Zaneth possessed much information about the Perri-Starkman gang, but not enough to bring about a conviction in court. Nicaso wrote that Zaneth was "one of the most talented investigators" in the history of the Mounties, but he was not able to assemble enough evidence to bring charges. However, Zaneth was aware that Roma had was still involved in drug smuggling from the Los Angeles area. Zaneth reported that a woman in Thorold had heard Roma's wife, Ethel Groves, say to him "What a fine friend [Perri] turned out to be. After he asked you to stop doing business with Jimmy [Frank D'Agostino] and buying from him, in a time of trouble he refused to help you". In pursuit of this line of inquiry, Zaneth discovered that Perri gang had engaged in human trafficking by bringing in illegal immigrants from Italy to Canada to be exploited. One member of the gang, Flavio Masi, fled back to Italy, but was arrested and extradited after Zaneth discovered where he had fled to. Paul Clement, a secretary with the Italian consulate in Toronto was accused of being part of the ring along with a Liberal MP, a number of officials in the Department of Immigration, and the board of directors of two mutual aid societies for Italian immigrants.

==Assistant Commissioner==
In 1938 as an assistant commissioner of the RCMP, Zaneth prepared the case against the leaders of the Communist Party of Canada for violations of the Foreign Enlistment Act as the Communists had sought to recruit young men of left-wing views to fight in the International Brigades on the Republican side in the Spanish Civil War.

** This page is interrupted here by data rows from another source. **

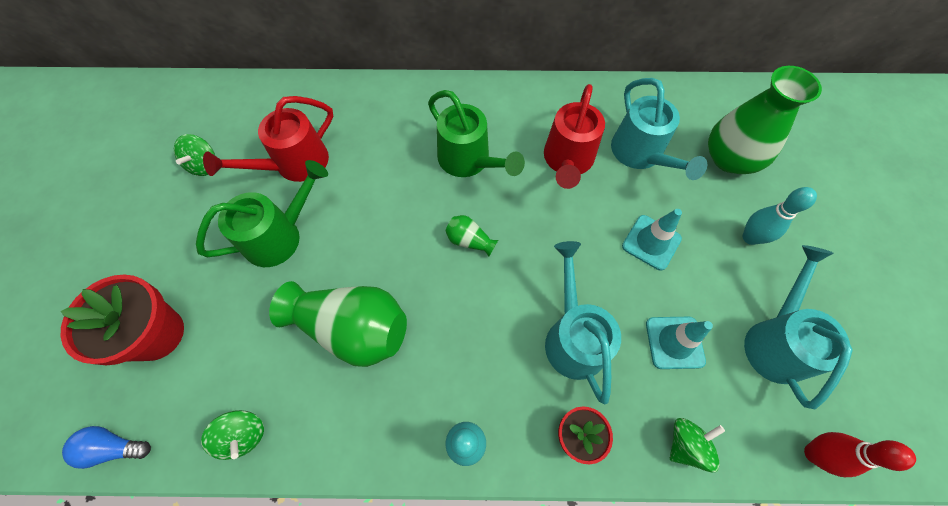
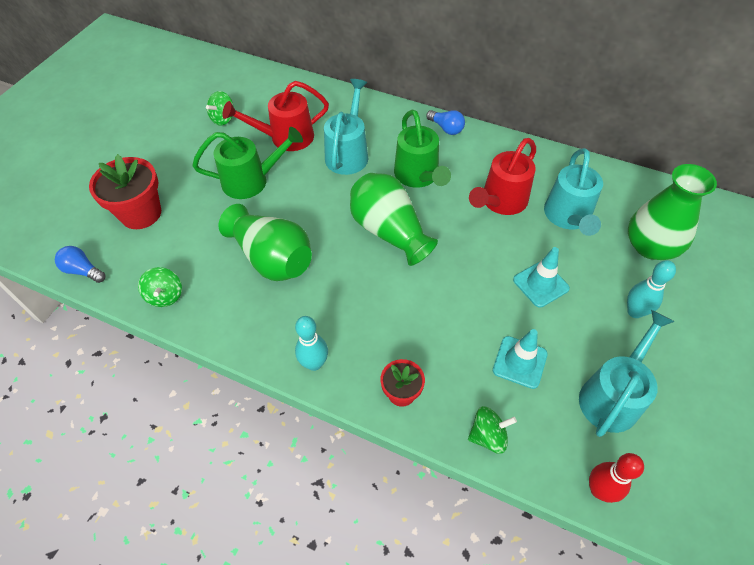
camera: 25 degrees right, 10 degrees down
(469, 241) = (389, 231): green vase -> green vase, size x2.23
(470, 92) = (446, 128): none -> blue light bulb
(572, 336) = (436, 325): turquoise watering can -> turquoise watering can (348, 153)

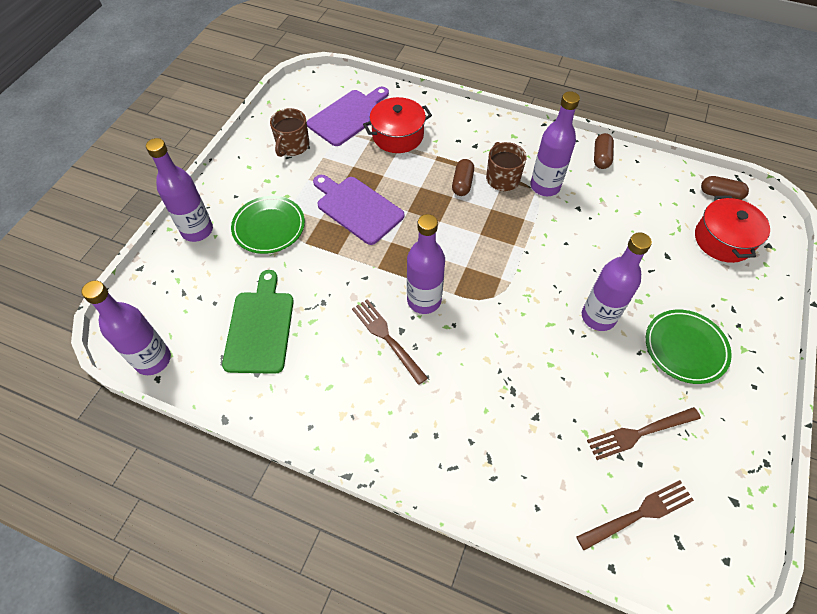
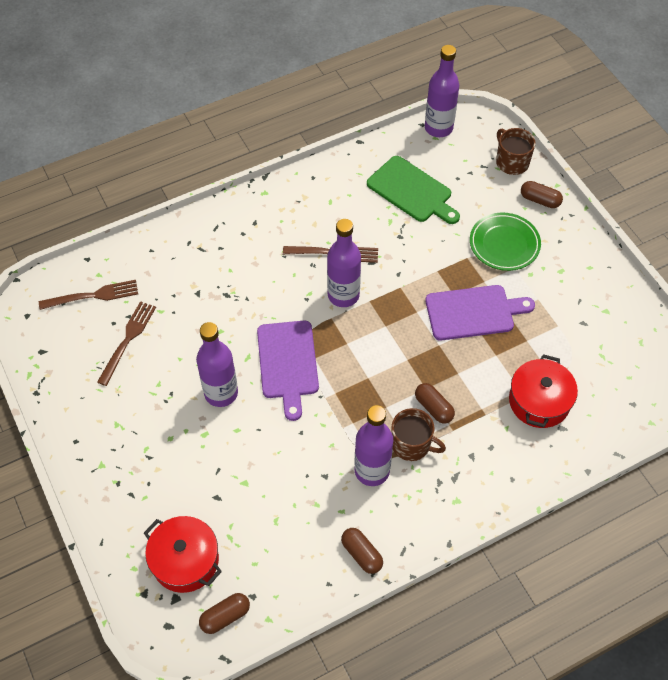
camera: 130 degrees right, 0 degrees up
(197, 230) = (540, 200): purple bottle -> brown capsule
(292, 146) = (592, 312): brown mug -> brown mug (511, 162)
(349, 116) = (600, 380): purple cutting board -> purple cutting board (288, 363)
(638, 514) = (93, 296): brown fork -> brown fork turned 120 degrees counterclockwise
(685, 348) = (143, 426): green plate -> none

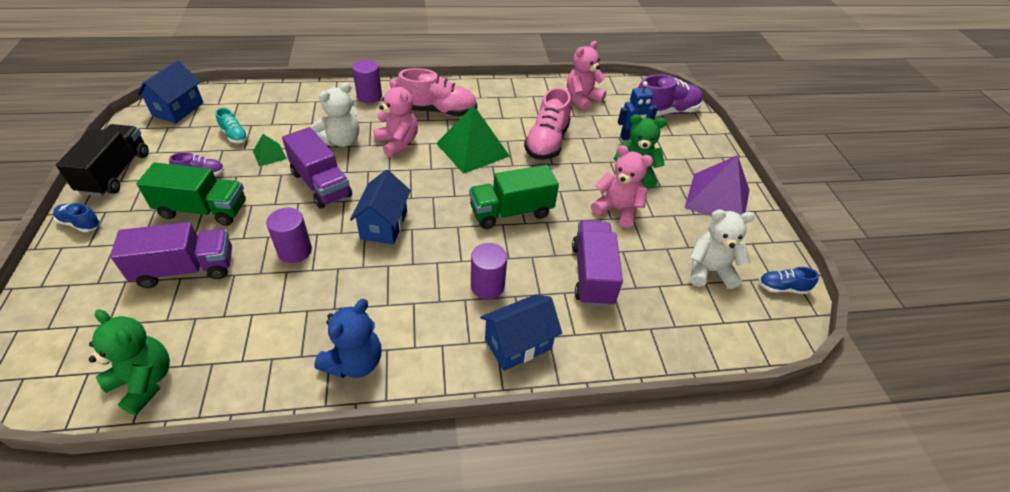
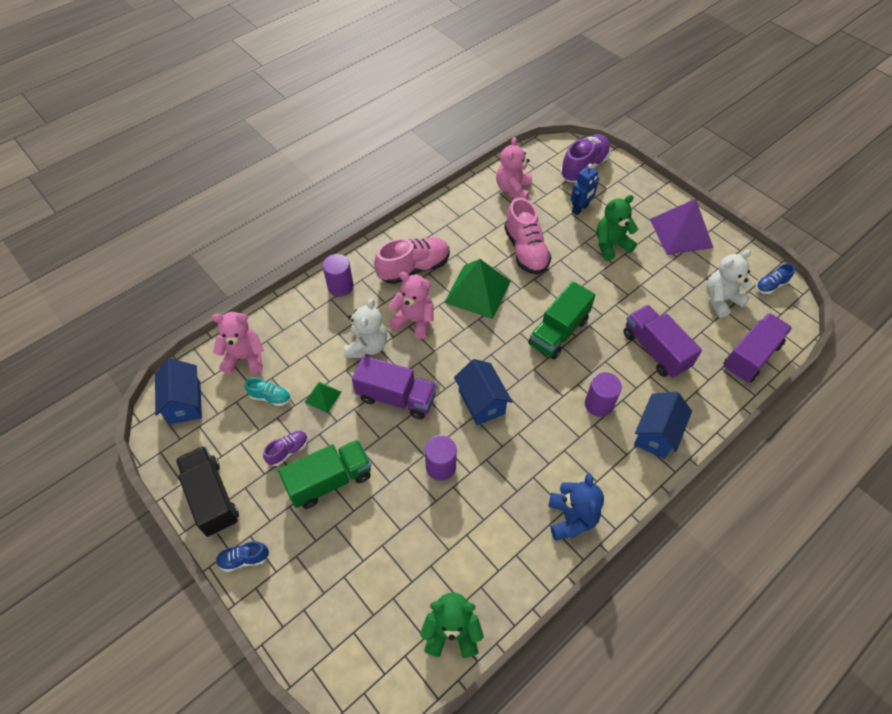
camera: 30 degrees left, 10 degrees up
(186, 269) = (378, 535): purple truck -> purple truck (751, 356)
(617, 210) = (626, 284): pink teddy bear -> pink teddy bear (245, 357)

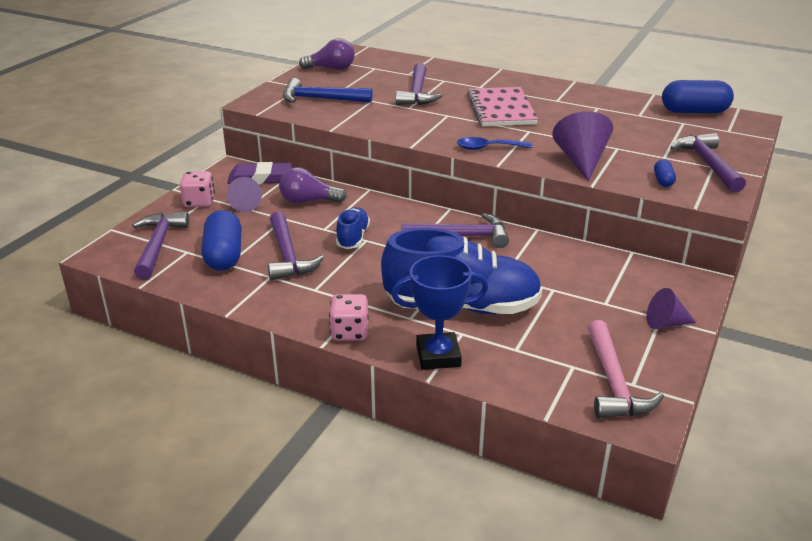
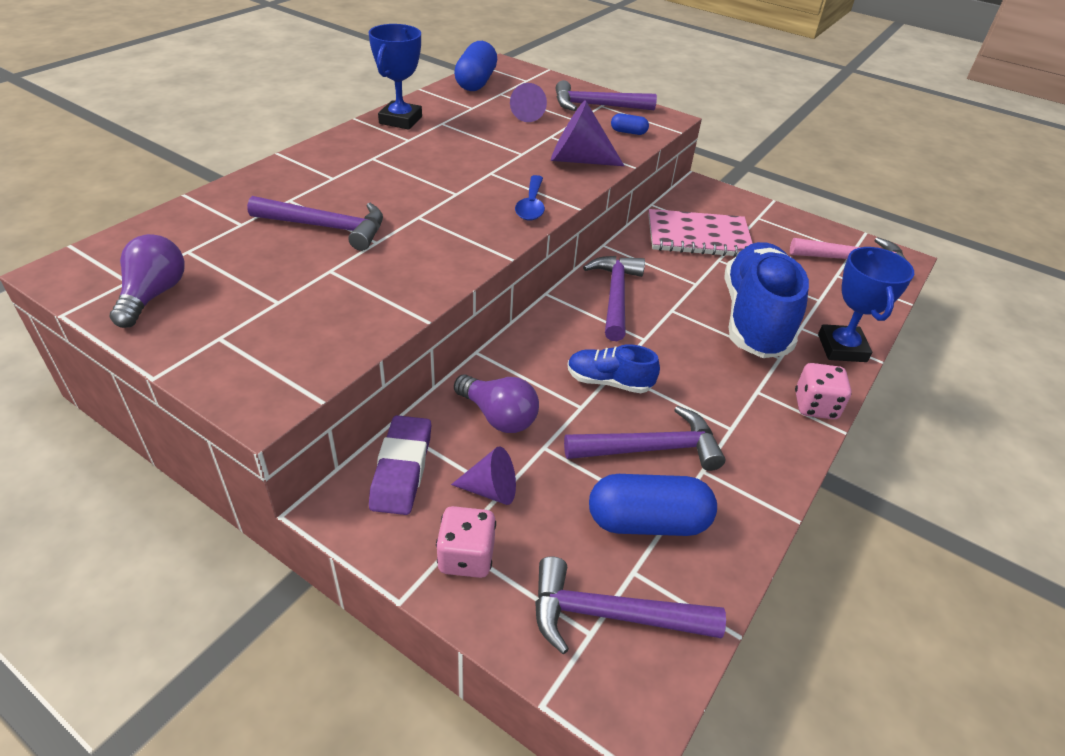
camera: 85 degrees left, 10 degrees up
(308, 201) = (498, 416): purple light bulb -> purple light bulb turned 60 degrees counterclockwise
(320, 99) = (295, 320): blue hammer -> none
(501, 109) = (419, 177): pink notebook -> pink notebook (698, 236)
(586, 94) = (400, 120): none -> blue trophy
(665, 323) = (766, 217): purple cone -> purple cone (528, 115)

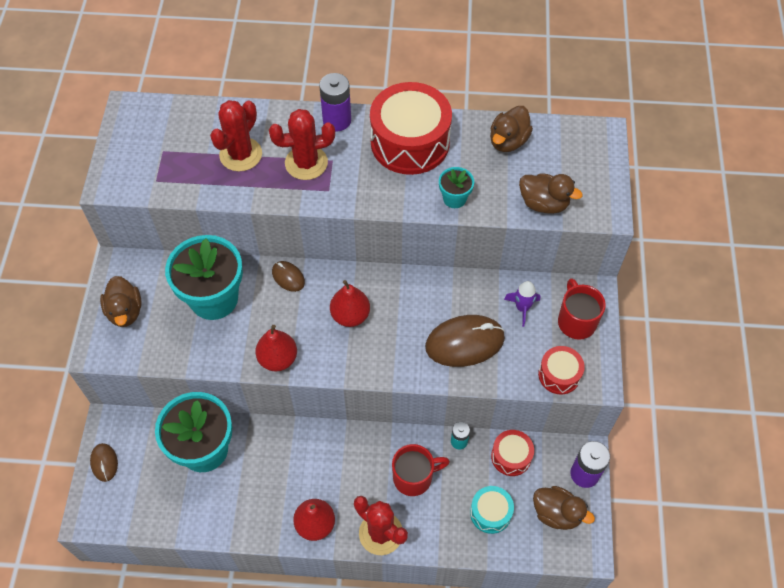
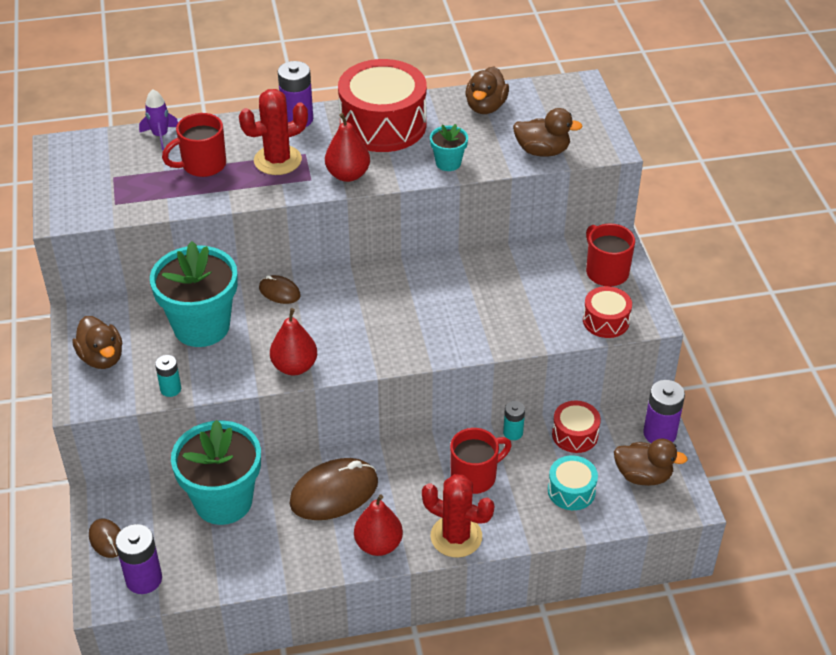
camera: 15 degrees left, 15 degrees down
(122, 508) = (144, 579): none -> purple battery
(171, 357) = (170, 389): none -> turquoise battery
(241, 154) = (202, 165): red cactus -> red mug
(350, 315) = (361, 313): red pear -> red pear (348, 175)
(464, 342) = (495, 312): brown mouse -> brown mouse (334, 492)
(522, 308) = (545, 271): purple rocket -> purple rocket (160, 136)

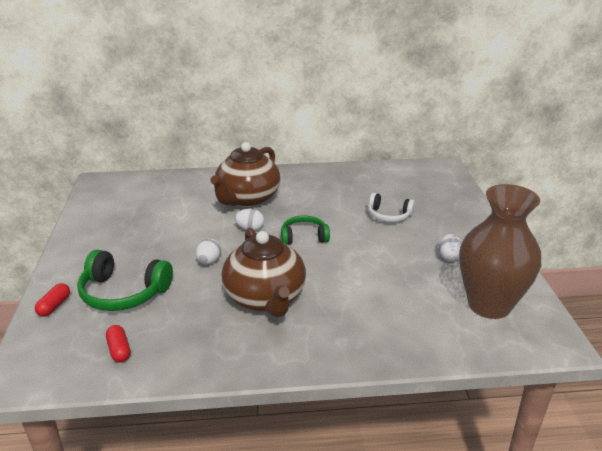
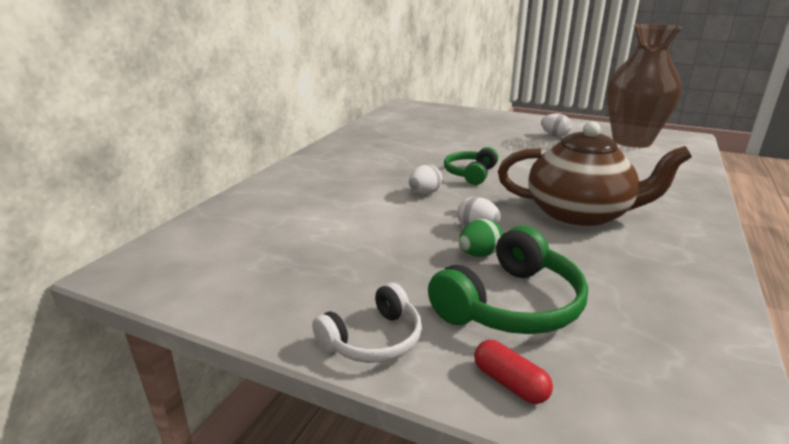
camera: 60 degrees left, 5 degrees down
(119, 350) = (661, 333): red capsule -> none
(175, 270) = (479, 254): none -> green egg
(247, 199) = (353, 181): brown teapot -> none
(389, 215) = (466, 137): white headphones -> white headphones (373, 339)

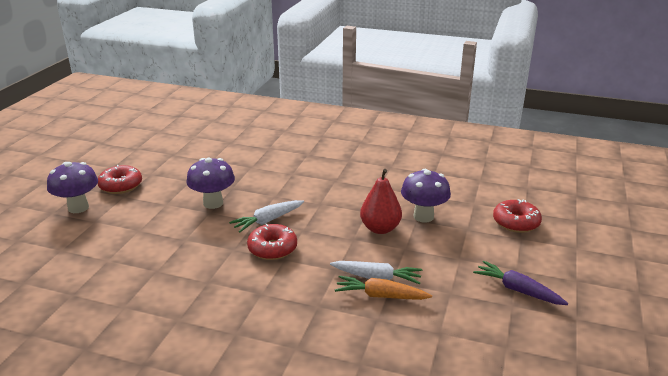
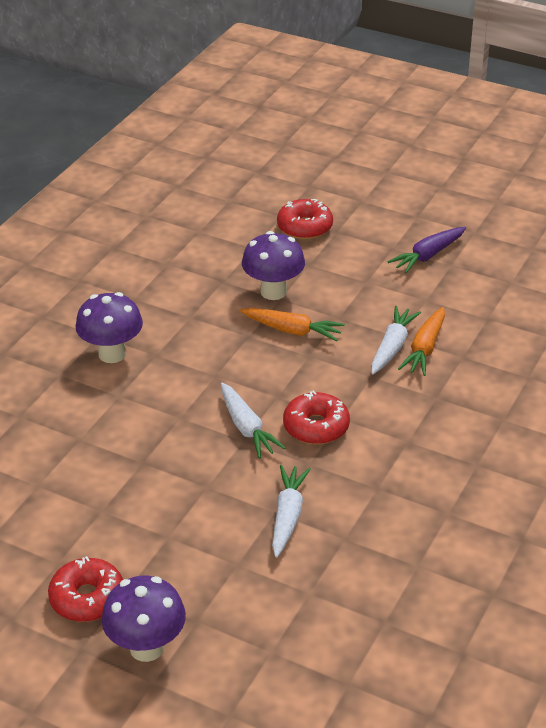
camera: 80 degrees left, 10 degrees up
(180, 245) = (287, 516): none -> white carrot
(213, 203) = (182, 483): purple mushroom -> purple mushroom (112, 354)
(380, 228) = (292, 330): red pear -> orange carrot

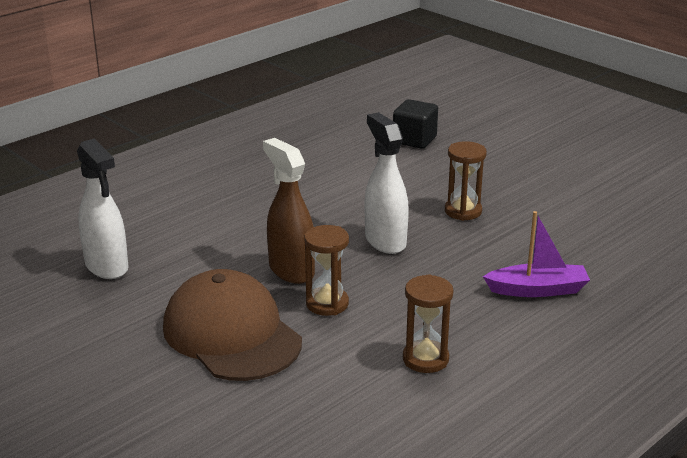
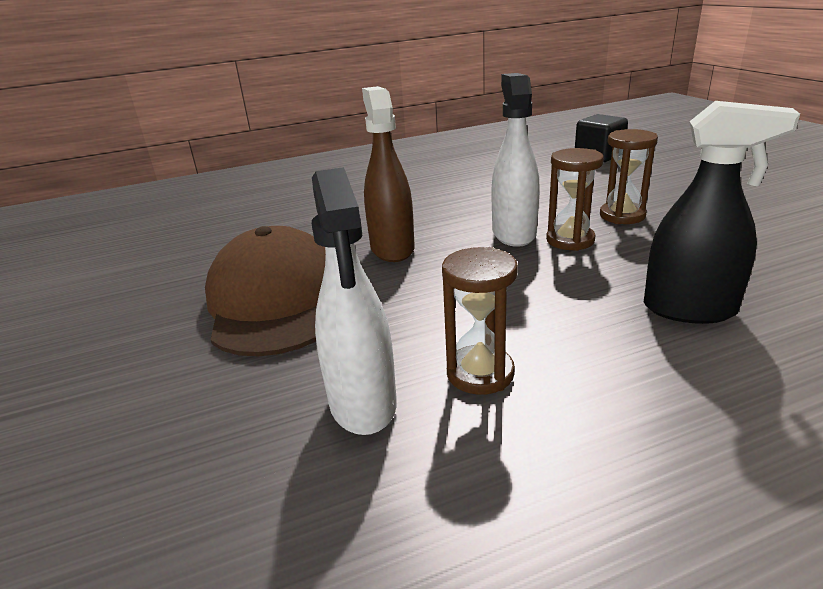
camera: 25 degrees right, 0 degrees up
(107, 267) = (230, 225): white spray bottle -> white spray bottle (363, 404)
(327, 304) = (404, 286): brown hourglass -> brown hourglass (570, 240)
(537, 290) = (690, 309): purple boat -> black spray bottle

In 1937, the government of William Lyon Mackenzie King had passed the Foreign Enlistment Act to expressly stop Canadians from volunteering for the International Brigades following a lobbying campaign by the Roman Catholic Church, which supported the Spanish Nationalists against the "godless" Spanish Republic.

The intention of the RCMP was to indict the entire leadership of the Communist Party, and Zaneth had meticulously prepared the case that the Communist Party of Canada as an institution had been recruiting for the Mackenzie–Papineau Battalion of the International Brigades. Following the expected convictions of the Communist leaders, the government planned to ban the Communist Party of Canada. Shortly before the planned arrests, the government decided not to go ahead with the operation out of the fear of the public reaction.

In 1951, Zaneth retired from the RCMP. When Stuart Taylor retired as the Chief Commissioner of the RCMP, Zaneth was widely regarded as the logical successor because as Nicaso put it he was "the natural choice, given his charisma and ability". However, it was felt that the Italian immigrant Zaneth was an inappropriate choice to be the chief commissioner and instead Leonard Hanson-Nicholson was appointed the chief commissioner. Zaneth took a six month vacation and then promptly retired in late 1951. In 1971, when Zaneth died, his funeral attracted no media attention.